Un film anglais de Laurence Dunmore
Avec Johnny Depp
John Malkovich
Samantha Morton
Kelly Reilly
et Rosamund Pike
Metropolitan Filmexport - 2006 - 1h55
Biopic
historique aux acteurs prestigieux pour un résultat honorable
même si l’ensemble aurait gagné à un peu
plus de concision.
Si Laurence Dunmore signe avec Rochester son premier long-métrage
(tout comme Joe Wright dont a pu apprécier récemment
l’adaptation du roman de Jane Austen, Orgueil
et préjugés), ce n’est pas sans certaines
garanties qu’il s’est lancé dans l’aventure.
A commencer par le fait d’adapter une pièce de théâtre
à succès signée Stephen Jeffreys… et engagé
comme scénariste sur le projet. Mais c’est aussi du côté
du choix des acteurs que se situe la performance de cette production
britannique. Outre la fine fleur des artistes d’outre-manche
(Samantha Morton, Kelly Reilly ou Rosamund Pike), ce sont deux stars
américaines qui sont venues apporter leur soutien de poids
à cette reconstitution historique : Johnny Depp et John Malkovich.
Rochester, le dernier des libertins, retrace les dernières
années de la vie débauchée, libre et insolente
du deuxième comte de Rochester (Johnny Depp), figure originale
du XVIIe siècle anglais, ami du roi Charles II (John Malkovich),
qui mourut, à 33 ans, d’une vie consumée (consommée)
sans retenue. Même sa rencontre avec Elizabeth Barry (Samantha
Morton), jeune actrice dont il s’était épris,
mais qui devait lui tenir tête, n’avait pu le sauver d’une
fin misérable…
Peinture réaliste d’une époque sombre, Rochester
est surtout remarquable par sa photographie et le talent particulier
de Johnny Depp pour nourrir son personnage de cette ambiguïté
malsaine qui captive tant.
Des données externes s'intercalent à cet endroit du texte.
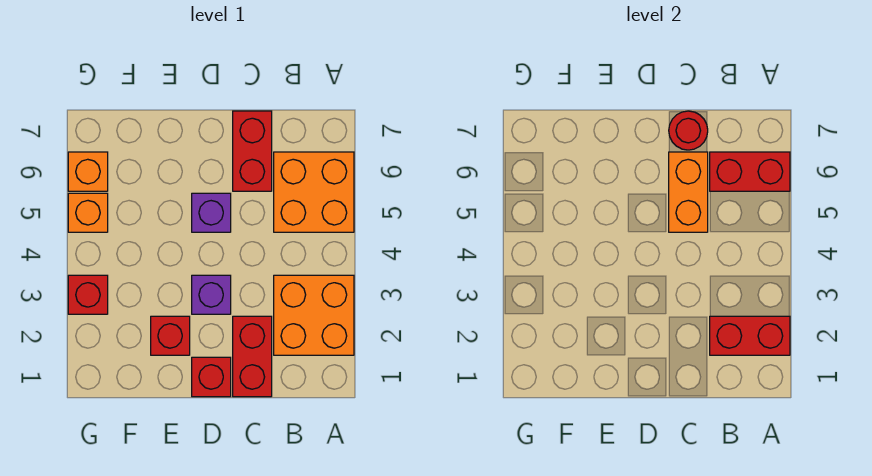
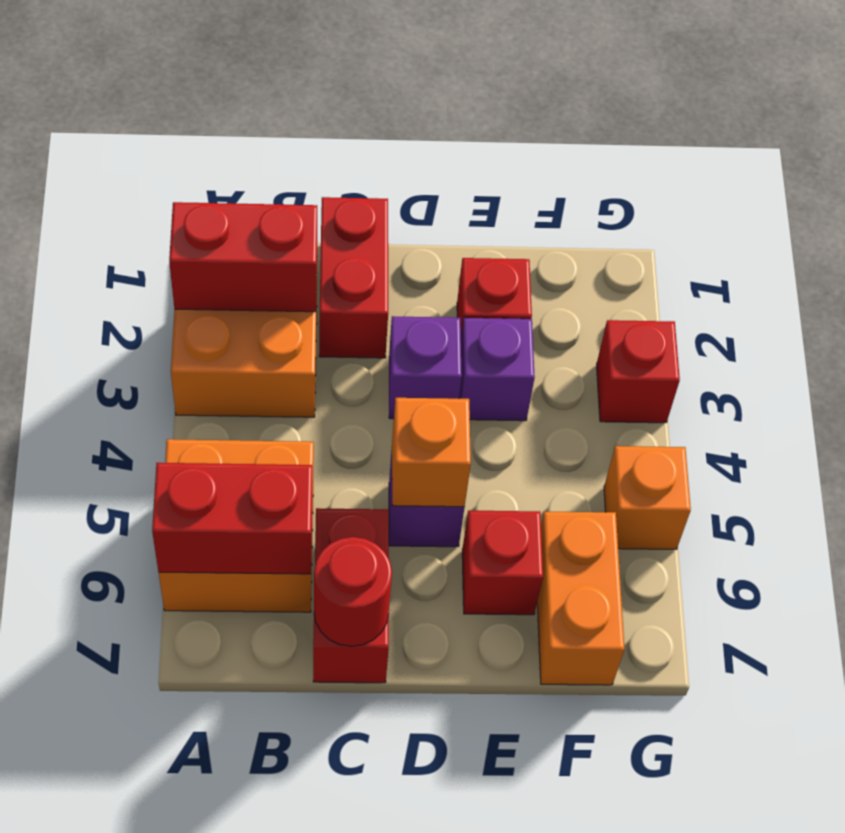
orange 1x2 brick [669,152,708,232] -> orange 1x2 brick moved to [537,512,625,685]
red 1x1 brick [192,357,231,397] -> red 1x1 brick moved to [462,511,543,615]
none -> purple 1x1 brick [459,318,535,421]
orange 1x1 brick [68,152,108,191] -> orange 1x1 brick moved to [392,398,471,507]

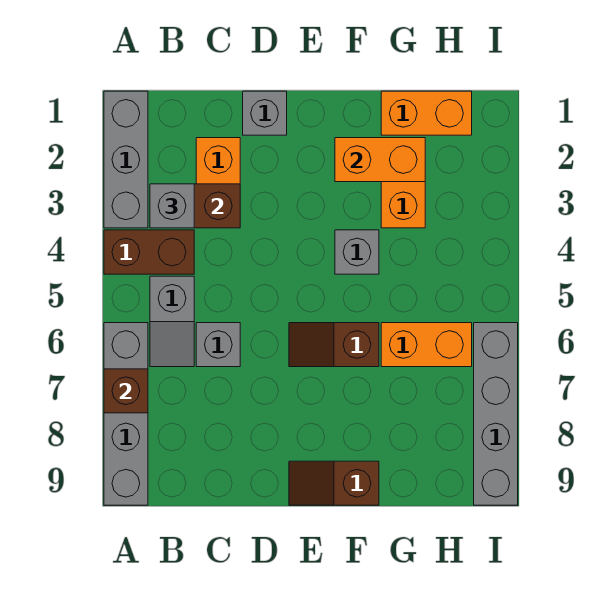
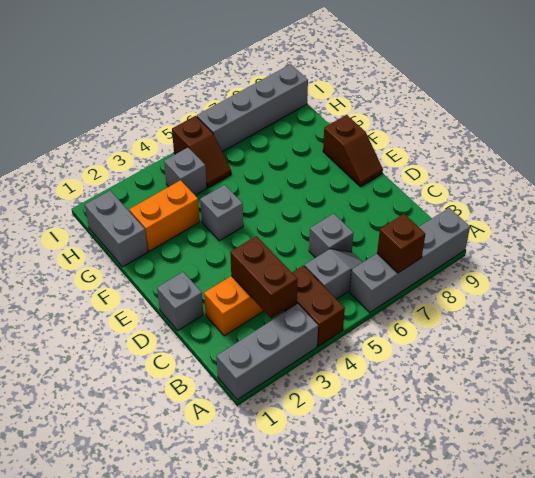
grey 1x1 brick [150,184,194,228] -> grey 1x1 brick moved to [164,148,207,195]
brown 1x2 slope [289,323,379,367] -> brown 1x2 slope moved to [172,116,231,188]
orange 1x2 brick [335,138,425,182] -> none
orange 1x2 brick [381,91,472,135] -> grey 1x2 brick [85,191,148,267]
orange 1x2 brick [381,323,472,367] -> none

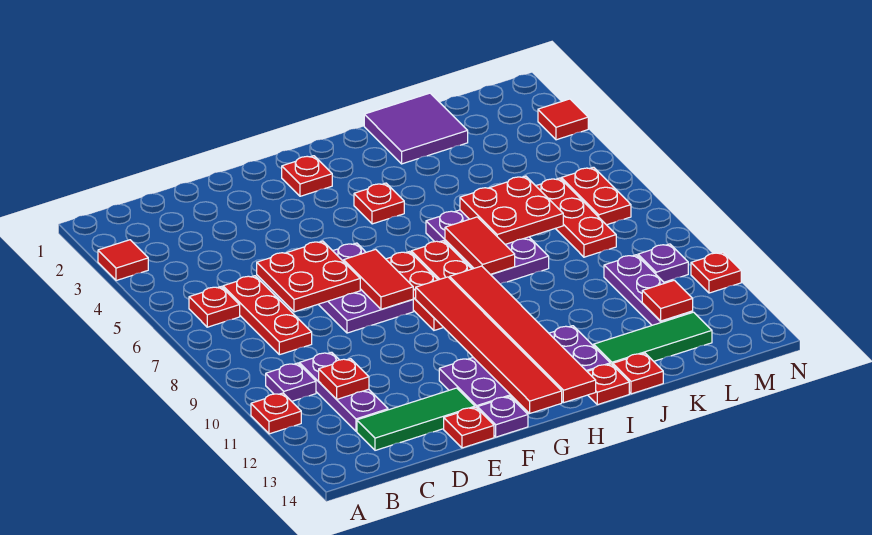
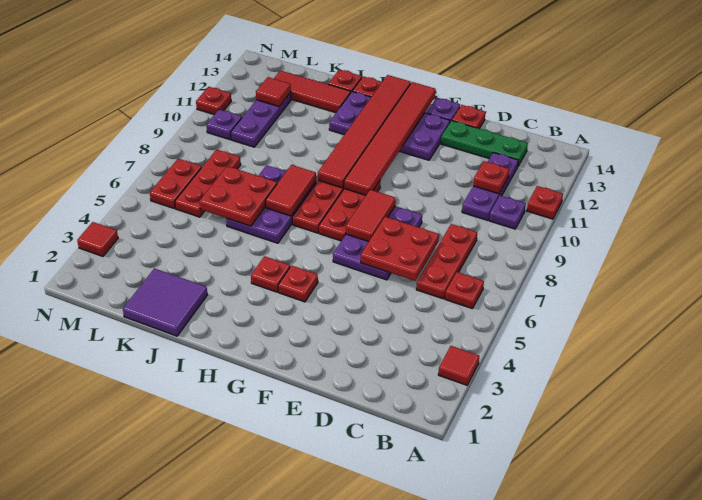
green 1x3 tile [357,388,475,450] -> green 1x3 plate [441,121,528,166]
red 1x1 plate [282,156,332,196] -> red 1x1 plate moved to [278,266,318,302]
green 1x3 tile [594,312,712,365] -> red 1x3 tile [274,71,351,113]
En ne renonçant jamais à
la crudité des propos, en n’édulcorant à
aucun moment un scénario aussi bavard (et brillant) que cru,
Laurence Dunmore a fait le pari de l’exigence artistique. Pari
gagné du point de vue formel, même si l’intensité
dramatique de son film aurait mérité une plus grande
concision dans certaines parties moins cruciales.